Before his affair began, we were happy, in love and incredibly busy with our kids. We were at the point in our relationship where sex was less frequent and loving affection was not a priority. We both enjoyed spending time together but because money had been tight for a period of time because of his job loss, we weren’t going out on dates. We weren’t investing in ourselves as a couple. We didn’t resent each other, we appreciated each other and we rarely fought. So what was there to worry about? I believed in time we would get back the excitement and fun in our relationship but I shouldn’t stress over the lack of intimacy in our marriage.
(more) PUZZLE PIECES
My husband found himself involved in an affair because a woman was doting on him, flirting heavily with him and telling him she desired him sexually. Six months before the affair began, my husband had spent the year prior unemployed and feeling like he risked our family’s financial security. In many ways, he felt like a failure. He had gained about twenty pounds since our relationship first began and he felt unattractive. Our diminished sex life only enforced that I was no longer physically attracted to him. But his AP, she met him twenty pounds overweight and she wanted his body. She gave him the attention that all men want. She wrote him email letters recalling their sexual encounters as if he was Adonis. Nothing she wrote was based on the sex they shared. She neglected to ever comment or discuss his impotence (i.e. erectile dysfunction) that recurred throughout their affair. She only focused on the things that would make him feel amazing… like the Man he wanted to be. She was a great mirror because she only reflected perfection and she asked for nothing in return (just for him to commit adultery).
(more & more) PUZZLE PIECES
She lied to my husband so he would take pity on her. She entered the “friendship” with my husband knowing that she wanted him to be her affair partner. She identified my husband’s vulnerabilities and she exploited them for her own desires. She was successful too because he submitted to her will. He felt that if he didn’t have sex with her that he would lose her friendship. And he couldn’t lose the attention she gave him–the reflection of himself in her eyes was so much better than a real mirror. Or even better, the reflection in my eyes of himself was too real.
I was a forgiving and completely trusting wife. My husband (more or less) came home on time from work. I didn’t stop by his business, I only called him at the end of my work day and I allowed him to get away with not reaching out to me during his workday. If he was late I may have been occasionally irritated but I never questioned his trustworthiness. When my inner voice was telling me that things weren’t right, I ignored it with blind faith in my husband. My intuition knew something was wrong but I trusted in our marriage that he would never cheat. I kept my fears silent. I didn’t take advantage of opportunities to talk to him about my fears. He did a great job pushing my fears aside too.
MISSING PUZZLE PIECES
- Why did he allow the friendship/relationship to continue when his AP made it clear that sex was a requirement?
- Why did he cross the line?
- If he knew it was a mistake why did he allow it to continue for a year? Why didn’t he end it?
So those are my missing puzzle pieces. I’ve put together most the puzzle about how and why my husband had an affair. The picture is almost complete but those missing puzzle pieces are making the rest of the puzzle appear blurry. I can’t figure out what I am looking at and I am searching for something that will give me the answer. This is the moment my therapist says:
You have done so much work but you are still searching. Your husband doesn’t have those pieces either and he may never find them. What if you never find those missing puzzle pieces?

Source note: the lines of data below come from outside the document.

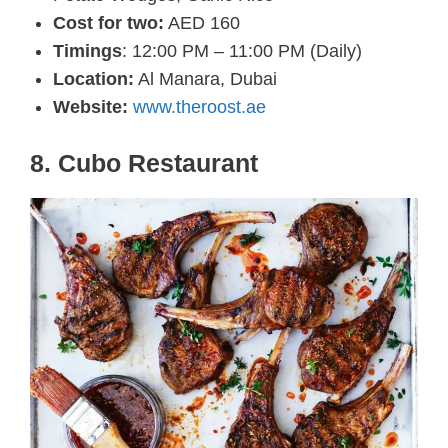
Cost for two:
AED 160
Timings
: 12:00 PM – 11:00 PM (Daily)
Location:
Al Manara, Dubai
Website:
www.theroost.ae
8. Cubo Restaurant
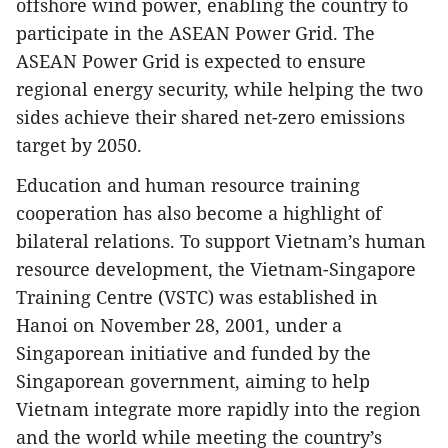
offshore wind power, enabling the country to
participate in the ASEAN Power Grid. The
ASEAN Power Grid is expected to ensure
regional energy security, while helping the two
sides achieve their shared net-zero emissions
target by 2050.
Education and human resource training
cooperation has also become a highlight of
bilateral relations. To support Vietnam’s human
resource development, the Vietnam-Singapore
Training Centre (VSTC) was established in
Hanoi on November 28, 2001, under a
Singaporean initiative and funded by the
Singaporean government, aiming to help
Vietnam integrate more rapidly into the region
and the world while meeting the country’s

I don’t know. Are these pieces critical to my healing and moving forward? Or is this just something that I need to let go of and accept that I may never understand? Acceptance on this journey may be the most difficult thing to process. I am still unsure that I have complete acceptance that my husband cheated on me. I don’t operate in denial but I have moments where I still want to wish this away.
Maybe I need to take the fork in the road and begin a new puzzle. After all, this puzzle I am putting together is missing too many pieces to keep and even if I find the pieces will I want to put it away in my closet? Probably not. So maybe it’s time to rip apart the puzzle and throw the pieces away and start a new one. A puzzle my husband and I choose together.